One particular market that stores huge amounts of personal data is higher education. They record personal information on each student, which is typically in the thousands per campus, along with their financial information that was gathered for student payment and financial aid purposes. In essence, they hold the virtual wallet of every student on their campus. What do they do if they feel they are under attack?
When a breakdown in security occurs, or is potentially looming, U.S. universities rely on faculty and students to help improve their data security. Educating the university community regarding potential network threats and how to avoid them is an integral component of safety.
At Stanford University, students were recently informed of a cyber-attack against the school’s information systems infrastructure. Stanford reached to the students to explain to them the importance of being vigilant across all of their devices. They also explained that they are transitioning into a two-tiered identification system to help thwart these types of potential data breeches.
Have you ever considered the depths of what could happen if your data suffered a loss of integrity? The end result could be catastrophic, even debilitating to the point of having no option for recovery. Protecting software is necessary to provide system security. This is an on-going task that not only keeps employees busy, but consistently has new challenges because of the near constant changing of technology.
On average, each attack that a small business faces costs that company approximately $9,000. This can be a huge amount for the typical small business. According to Molly Brogan, the director of communications for the NSBA, a loophole exists because smaller business accounts need to be protected by that individual business. These smaller business owners do not always realize the depth that their security is lacking. In addition to the average $9,000 it costs a small business to recover from the attack, they also lose approximately $7,000 to actual attacks, bringing that total to around $16,000.
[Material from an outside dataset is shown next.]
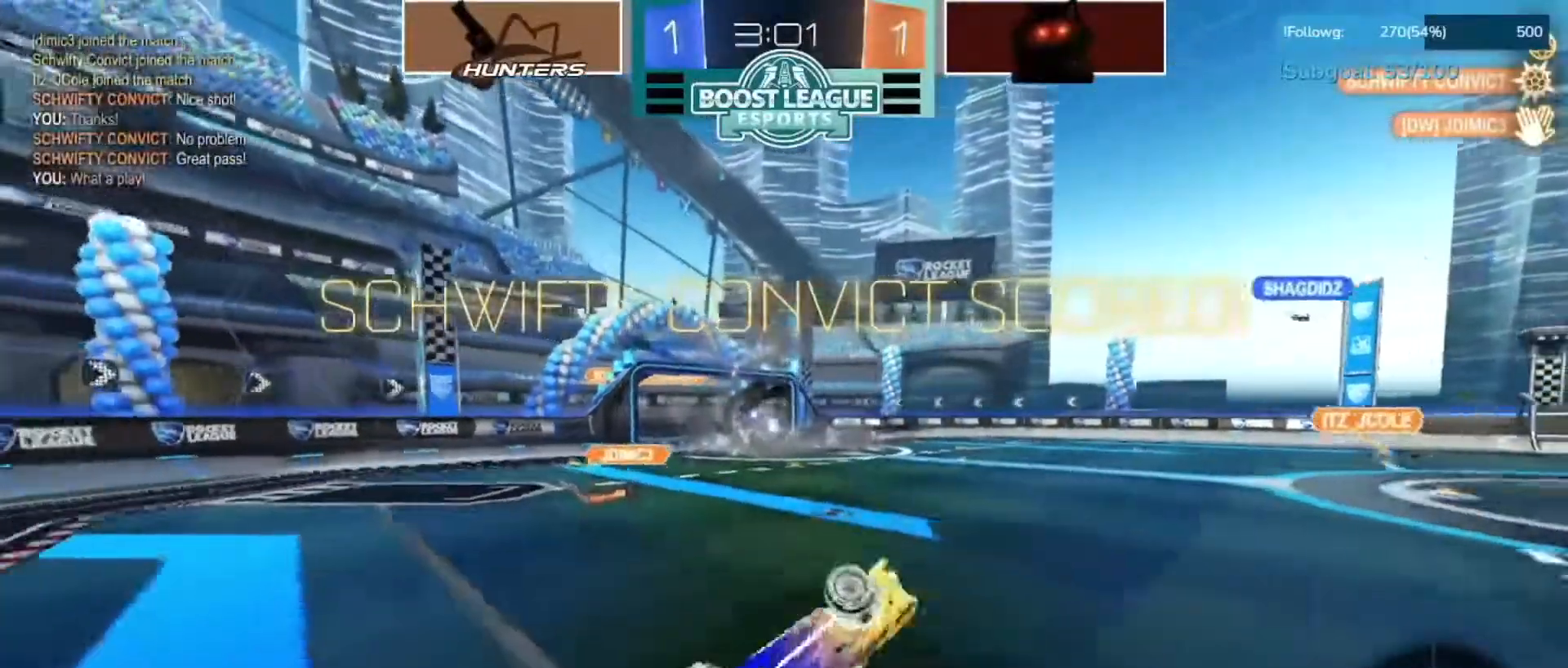
{"buttons": ["CIRCLE", "R2"], "left_stick": "center", "right_stick": "center", "events": [[17, "CIRCLE", "down"], [67, "left_stick", "up-right"], [450, "left_stick", "center"], [467, "SQUARE", "up"]]}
What sort of breeches are they facing? Of the 44% of businesses that had experienced an attack, 59% say they incurred service interruptions, and 35% say information was falsely sent from their domain names. Nineteen percent say their website was taken down, and 5% say sensitive information and data was stolen. This demonstrates the variety of attacks or breeches that can occur.
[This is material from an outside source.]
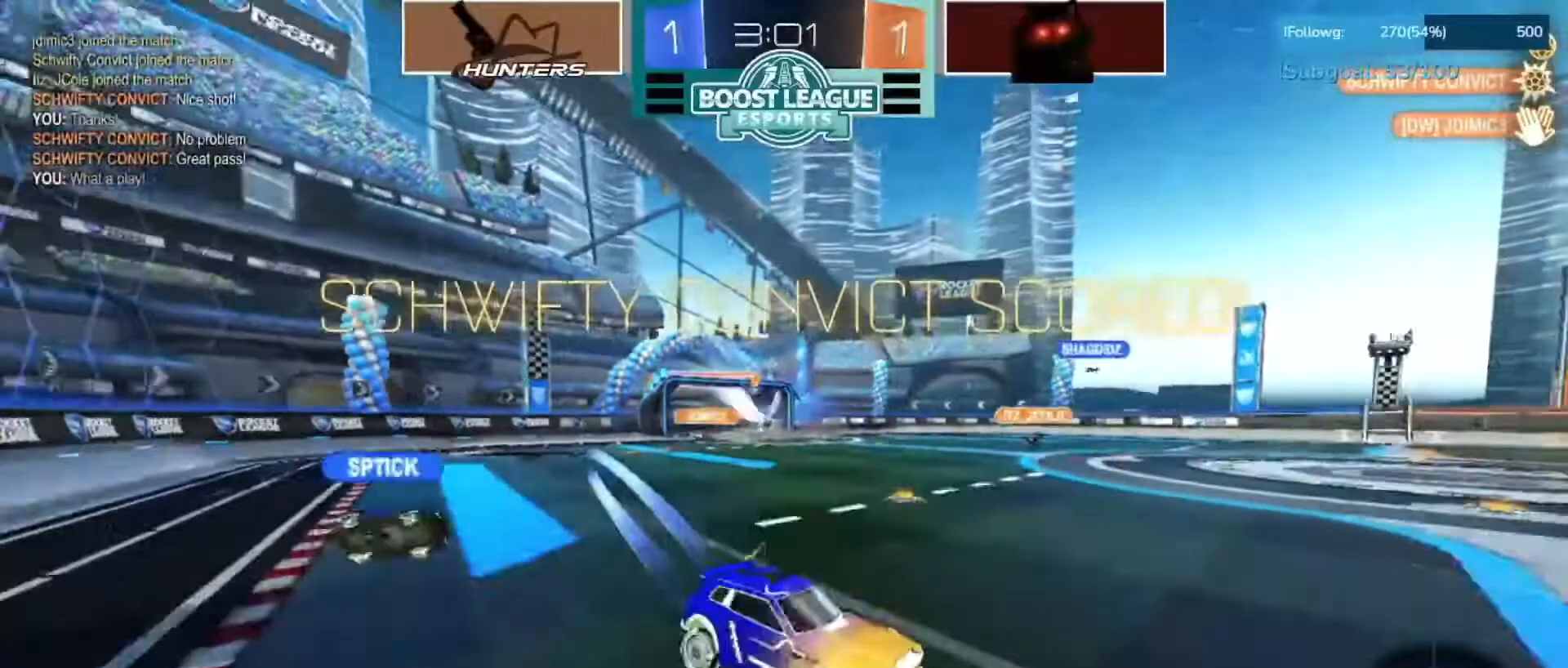
{"buttons": ["CROSS", "CIRCLE", "SQUARE", "R2"], "left_stick": "up-right", "right_stick": "center", "events": [[233, "left_stick", "right"], [483, "CROSS", "down"], [483, "SQUARE", "down"], [483, "left_stick", "up-right"]]}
What makes you susceptible? Not knowing the dangers is a huge component. Twenty-seven percent of business owners maintain their website themselves today, compared to just 9% of small-business owners in 2010. And doing so places additional strains on the limited time of business owners who wear multiple hats. Sixty-four percent of business owners find the time necessary to update the website a major challenge, and more than a quarter say the cost of maintaining the site is a big hurdle.
Most businesses store huge amounts of sensitive and critical information in a virtual state. System security is vital. Do you feel safe? If you aren’t 100% sure regarding the protection of your information, it is something you need to deal with today, because you cannot afford to put it off. Just ask someone who was in the 44% last year.